EDITED 4/25/2007: Now I know why "Bitch of Living" is driving me bananas - the song has almost the exact same chords as "On a High," which I just heard at the supermarket the other day. GAAAAAAAHHHHHH!!!

Sunday, April 15, 2007

A Sad Day in Hawaii

It doesn't matter where you were on the debate of the commodification of Hawaii or the cheesiness of "tourist" culture: Don Ho was The Man. Rest in peace, Don.

Monday, April 09, 2007

An Open Letter

To: Unilever USA and the powers-that-be behind Sunsilk in the United States
From: Me
Re: your new commercials

Sirs, I am a believer in your product, and I honestly think that you have a good enough brand worth trying by all women. So why are you all trying to muck it all up with all these super-annoying ads on my television?

First it's the catty voice-overs from the obviously gay "experts," and now it's the catty blondes making sarcastic remarks about how their hair makes them so much better than everyone else. (Yes, I'm aware that there's a brunette version, but c'mon - who are you fooling?) It's beginning to make me wonder if anyone in your company really, really cares about your target audience.

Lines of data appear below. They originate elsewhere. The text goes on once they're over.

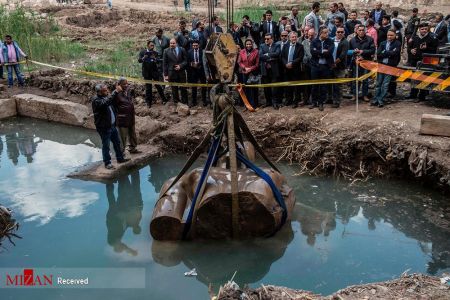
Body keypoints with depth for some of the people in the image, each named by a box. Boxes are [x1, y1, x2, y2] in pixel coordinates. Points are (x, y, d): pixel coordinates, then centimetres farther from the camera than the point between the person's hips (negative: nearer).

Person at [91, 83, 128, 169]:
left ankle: (120, 158, 33)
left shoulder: (105, 97, 7)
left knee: (117, 142, 19)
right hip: (104, 127, -9)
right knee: (106, 146, 3)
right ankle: (107, 163, 15)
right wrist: (115, 92, -41)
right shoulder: (96, 100, -21)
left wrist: (117, 90, 8)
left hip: (112, 125, 9)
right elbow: (106, 102, -40)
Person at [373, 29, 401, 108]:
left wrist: (384, 53, -7)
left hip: (390, 66, -3)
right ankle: (375, 99, 12)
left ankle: (381, 100, -1)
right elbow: (378, 54, -2)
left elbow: (394, 53, -14)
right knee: (378, 83, 6)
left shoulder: (398, 44, 3)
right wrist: (389, 53, -9)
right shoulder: (383, 43, 12)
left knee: (385, 84, -4)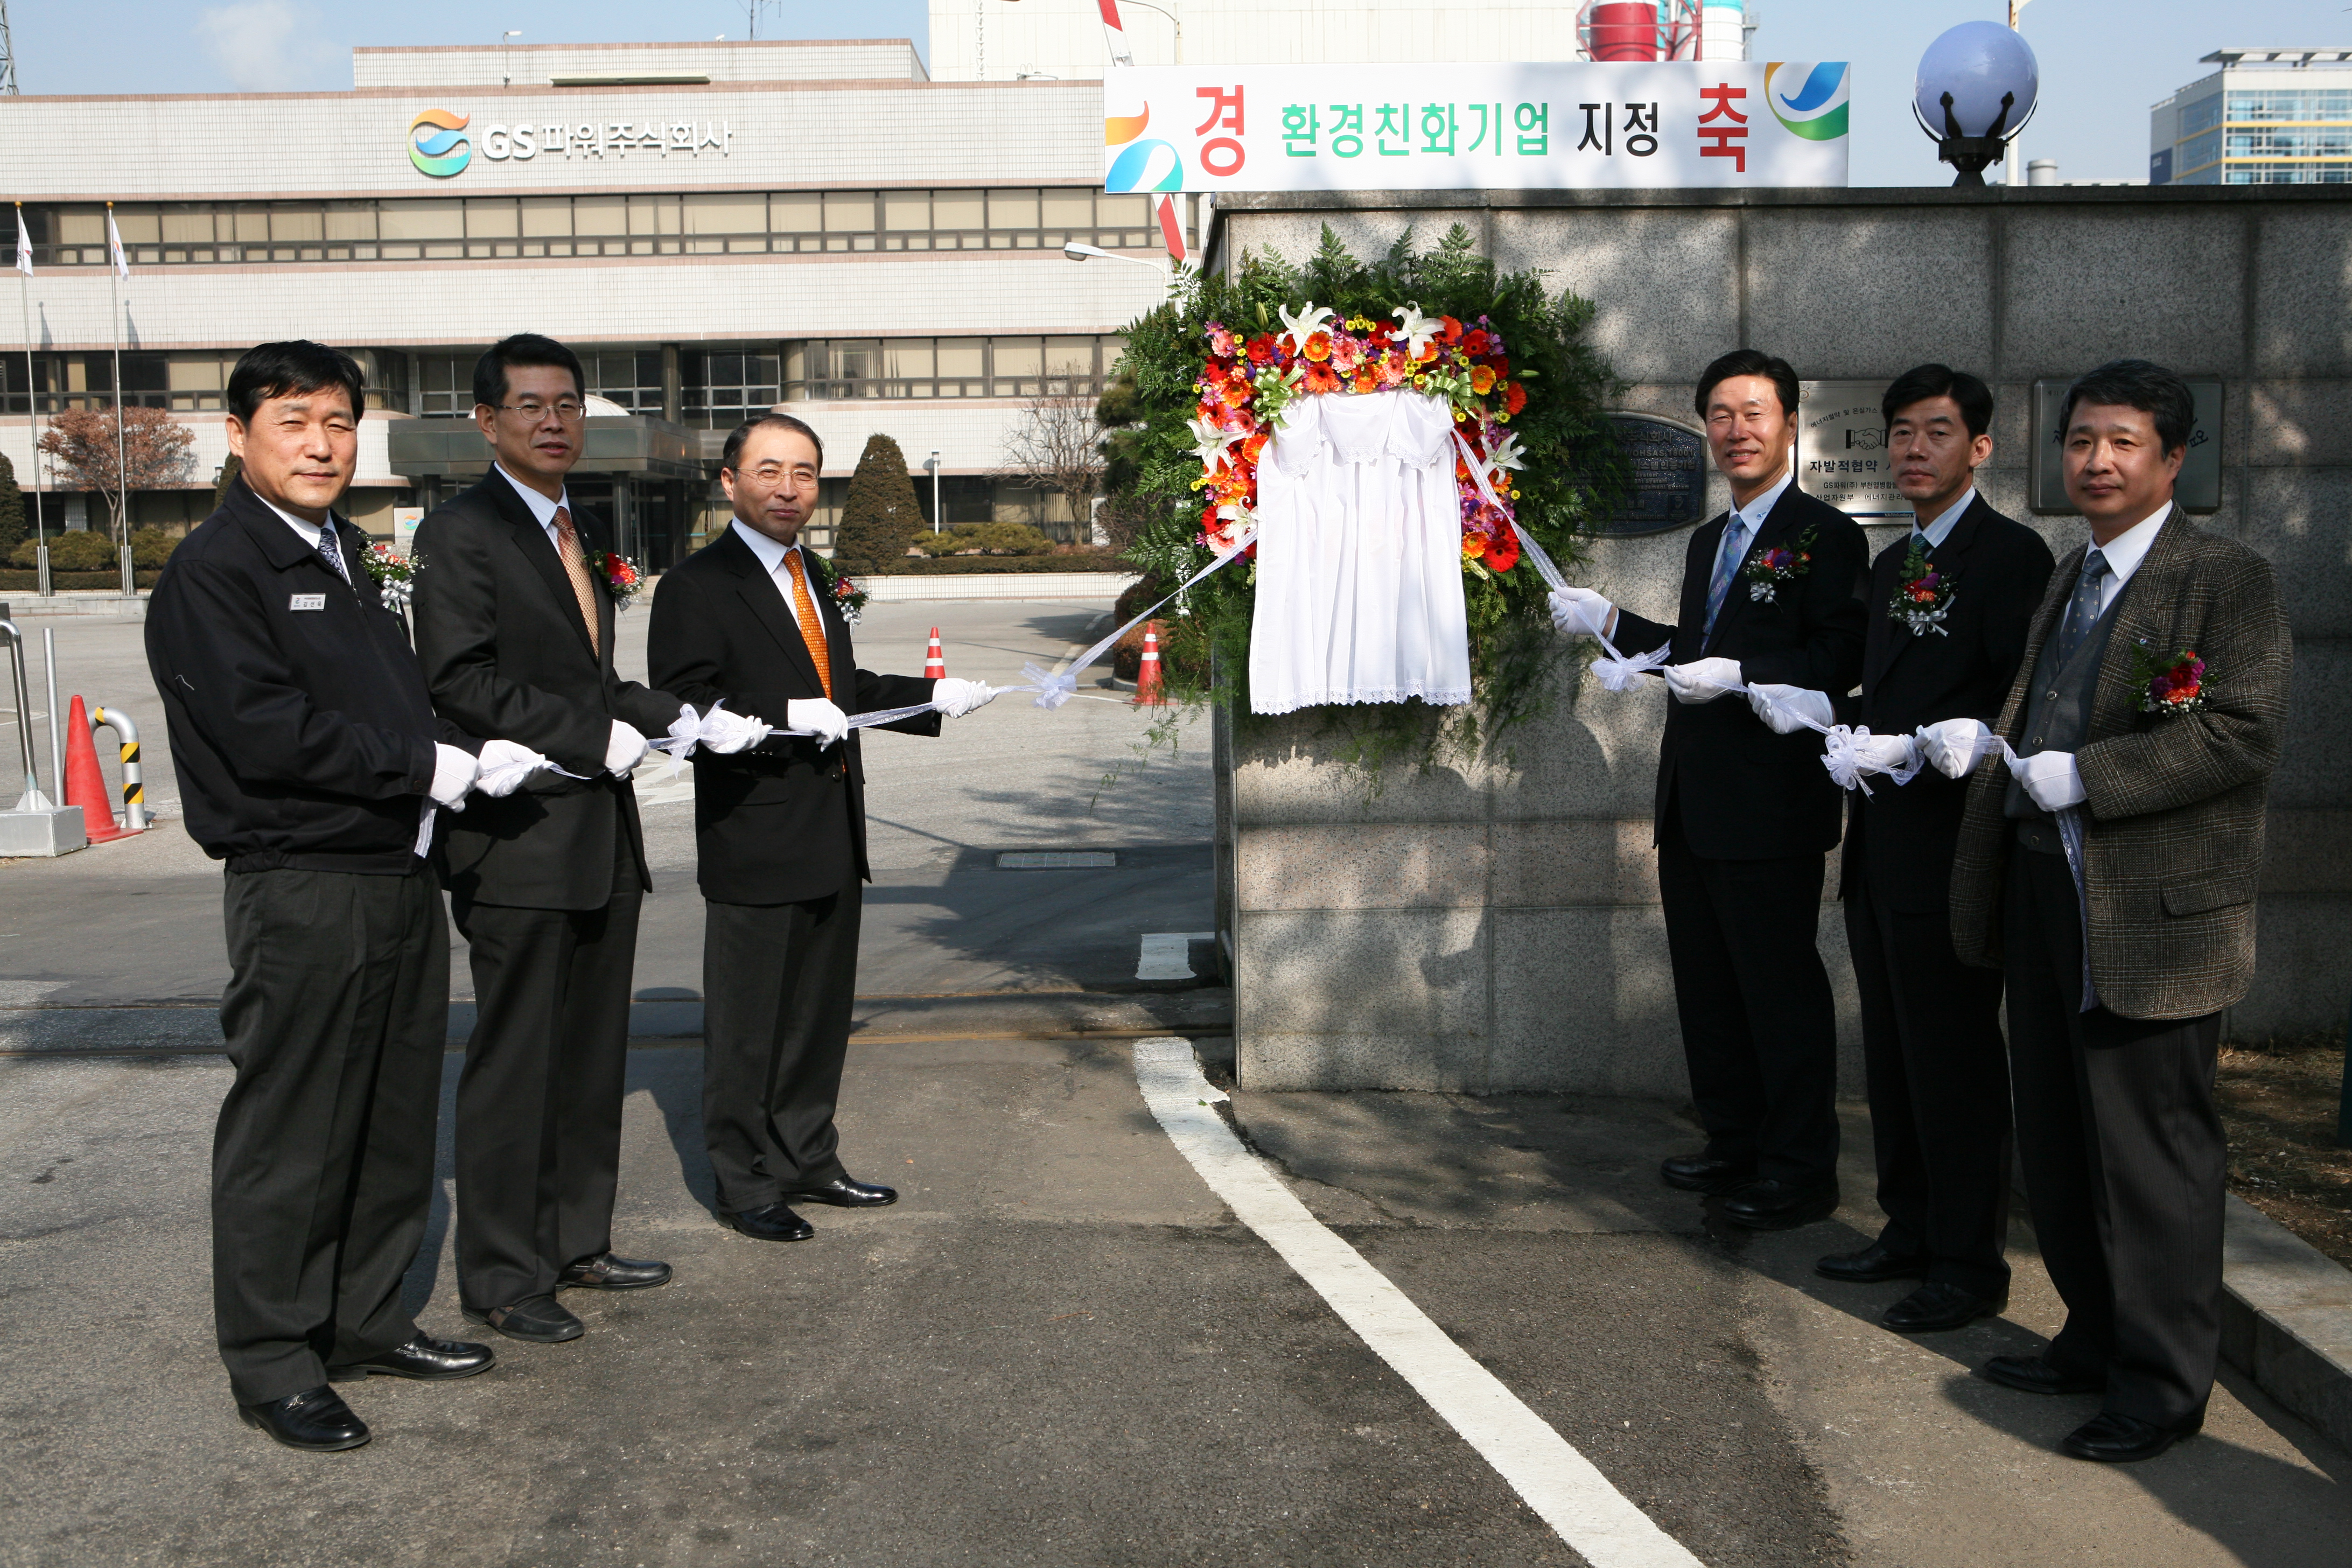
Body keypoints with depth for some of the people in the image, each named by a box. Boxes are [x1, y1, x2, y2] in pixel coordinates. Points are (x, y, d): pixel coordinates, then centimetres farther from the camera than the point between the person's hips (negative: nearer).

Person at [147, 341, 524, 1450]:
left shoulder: (345, 559, 18)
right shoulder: (213, 571, -9)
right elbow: (268, 733, -19)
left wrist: (464, 751, 3)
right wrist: (427, 767, -15)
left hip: (399, 877, 9)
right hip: (300, 891, -8)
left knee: (395, 1118, 15)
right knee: (289, 1134, 1)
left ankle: (365, 1319, 29)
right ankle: (272, 1364, 15)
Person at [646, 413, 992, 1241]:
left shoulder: (813, 574, 16)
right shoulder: (697, 585, -10)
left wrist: (931, 698, 15)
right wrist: (788, 717, -27)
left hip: (832, 837, 8)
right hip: (755, 841, -8)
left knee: (822, 1011, 17)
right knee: (748, 1023, 2)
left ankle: (808, 1161, 32)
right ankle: (745, 1184, 16)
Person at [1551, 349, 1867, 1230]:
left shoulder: (1825, 536, -8)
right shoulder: (1709, 541, 19)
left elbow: (1840, 660, -17)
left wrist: (1737, 676, -25)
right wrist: (1609, 622, 18)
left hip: (1772, 803, -9)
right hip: (1693, 803, 9)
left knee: (1781, 985, 0)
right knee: (1707, 984, 16)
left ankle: (1801, 1172, 12)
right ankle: (1734, 1142, 30)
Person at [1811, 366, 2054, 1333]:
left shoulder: (2011, 554, -9)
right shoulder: (1891, 564, 18)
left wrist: (1963, 745, -27)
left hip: (1951, 848, -8)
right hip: (1881, 847, 9)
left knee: (1955, 1061, -1)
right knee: (1893, 1053, 16)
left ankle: (1970, 1266, 11)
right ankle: (1911, 1231, 30)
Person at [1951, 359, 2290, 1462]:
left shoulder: (2227, 578, -9)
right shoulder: (2067, 582, 17)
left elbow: (2244, 735, -19)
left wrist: (2083, 777, -21)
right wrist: (2007, 762, 7)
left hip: (2151, 913, -8)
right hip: (2045, 893, 8)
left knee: (2149, 1153, 1)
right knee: (2056, 1142, 16)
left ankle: (2163, 1388, 16)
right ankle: (2095, 1341, 33)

I just can't believe that you, of all people, would allow these ads to continue, especially since Sunsilk does share the same parent company as Dove - and y'all know how much we enjoy the Dove ads, even if we don't necessarily have to believe in the Dove product itself. Yeah, I know, the whole "Campaign for Real Beauty" can be a little too kum-ba-yah for most peoples' tastes, but that doesn't make the cattiness of the Sunsilk campaign any less annoying... or distastefully fake, for that matter.

Come to think of it, all those Sunsilk ads that I've been seeing on TV lately are beginning to make me wonder if you've hired the same ad agency who's handling the Burger King account right now.

Please make it stop - or I will have to ask my parents to start sending me Sunsilk from the Philippines so I won't have to spend American money on your product any more. At least the ad campaigns from our neck of the woods doesn't make me retch with all the forced snark.